Nancy R. Phillips is no longer subject to Section 16 filing requirements. Form 4 or Form 5 obligations may continue.

Explanation of Responses:

Id Content
F1 On August 7, 2025, the previously announced transactions contemplated by the transaction agreement, dated as of July 7, 2024 ("Transaction Agreement"), by and among: Skydance Media, LLC ("Skydance"), Paramount Global, Paramount Skydance Corporation (f/k/a New Pluto Global, Inc.) ("Paramount Skydance"), and the other parties thereto were completed. Pursuant to the terms of the Transaction Agreement, in a series of transactions, each of Paramount Global and Skydance merged into subsidiaries of Paramount Skydance.
F2 Represents the disposition of shares of Paramount Global common stock and the acquisition of shares of Paramount Skydance common stock. Pursuant to the terms of the Transaction Agreement, each share of Paramount Global Class B common stock converted into the right to receive one share of Paramount Skydance Class B common stock, or at the election of the holder of such share, cash in the amount of $15.00 per share, subject to pro ration as set forth in the Transaction Agreement.

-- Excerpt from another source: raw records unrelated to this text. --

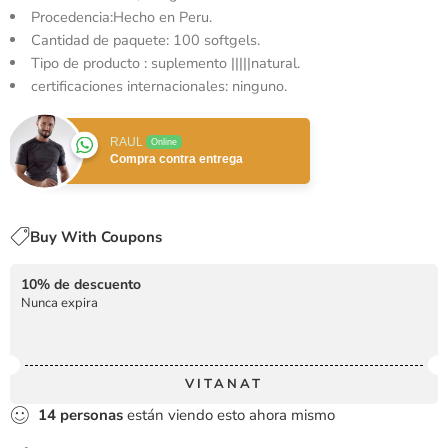
Procedencia:Hecho en Peru.
Cantidad de paquete: 100 softgels.
Tipo de producto : suplemento |||||natural.
certificaciones internacionales: ninguno.
RAUL
Online
Compra contra entrega
Buy With Coupons
10% de descuento
Nunca expira
VITANAT
14
personas
están viendo esto ahora mismo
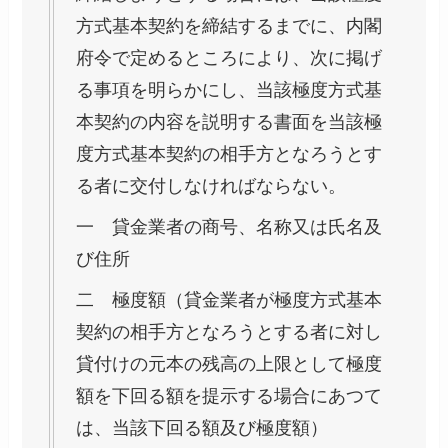
方式基本契約を締結するまでに、内閣
府令で定めるところにより、次に掲げ
る事項を明らかにし、当該極度方式基
本契約の内容を説明する書面を当該極
度方式基本契約の相手方となろうとす
る者に交付しなければならない。
一 貸金業者の商号、名称又は氏名及
び住所
二 極度額（貸金業者が極度方式基本
契約の相手方となろうとする者に対し
貸付けの元本の残高の上限として極度
額を下回る額を提示する場合にあつて
は、当該下回る額及び極度額）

F3 Represents the number of shares of Paramount Skydance common stock beneficially owned following the transactions described herein.
F4 Represents the disposition of Paramount Global restricted share units ("RSUs") and the acquisition of Paramount Skydance RSUs assumed by Paramount Skydance pursuant to the terms of the Transaction Agreement.

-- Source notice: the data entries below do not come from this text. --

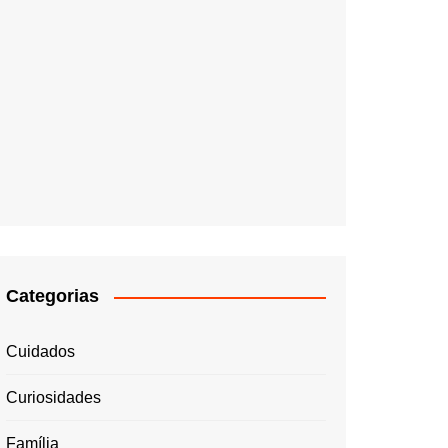
Categorias
Cuidados
Curiosidades
Família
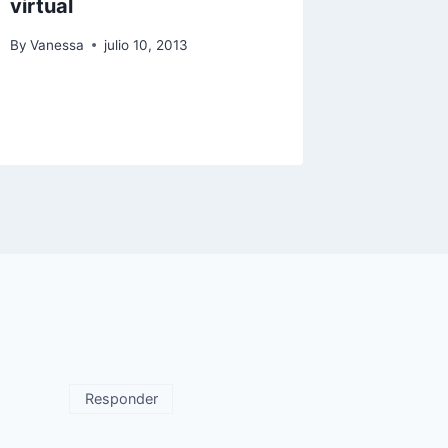
virtual
Awards
By
Vanessa
julio 10, 2013
By
Vaness
Responder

F5 These RSUs will vest on March 1, 2026, and a corresponding number of shares of Class B common stock, net of any shares withheld by the Issuer to satisfy tax liability incident to the vesting of the RSUs, will be delivered on each vest date.
F6 These RSUs will vest in two equal annual installments beginning on March 1, 2026, and a corresponding number of shares of Class B common stock, net of any shares withheld by the Issuer to satisfy tax liability incident to the vesting of the RSUs, will be delivered on each vest date.
F7 These RSUs will vest in two equal installments on each of June 12, 2026 and June 4, 2027, and a corresponding number of shares of Class B common stock, net of any shares withheld by the Issuer to satisfy tax liability incident to the vesting of the RSUs, will be delivered on each vest date.
F8 These RSUs will vest in three equal annual installments beginning on March 1, 2026, and a corresponding number of shares of Class B common stock, net of any shares withheld by the Issuer to satisfy tax liability incident to the vesting of the RSUs, will be delivered on each vest date.
F9 Represents Paramount Global performance share units that converted into time-based RSUs pursuant to the terms of the Transaction Agreement.
F10 These RSUs will vest on February 28, 2026, and a corresponding number of shares of Class B common stock, net of any shares withheld by the Issuer to satisfy tax liability incident to the vesting of the RSUs, will be delivered on each vest date.
F11 These RSUs will vest on February 28, 2027, and a corresponding number of shares of Class B common stock, net of any shares withheld by the Issuer to satisfy tax liability incident to the vesting of the RSUs, will be delivered on each vest date.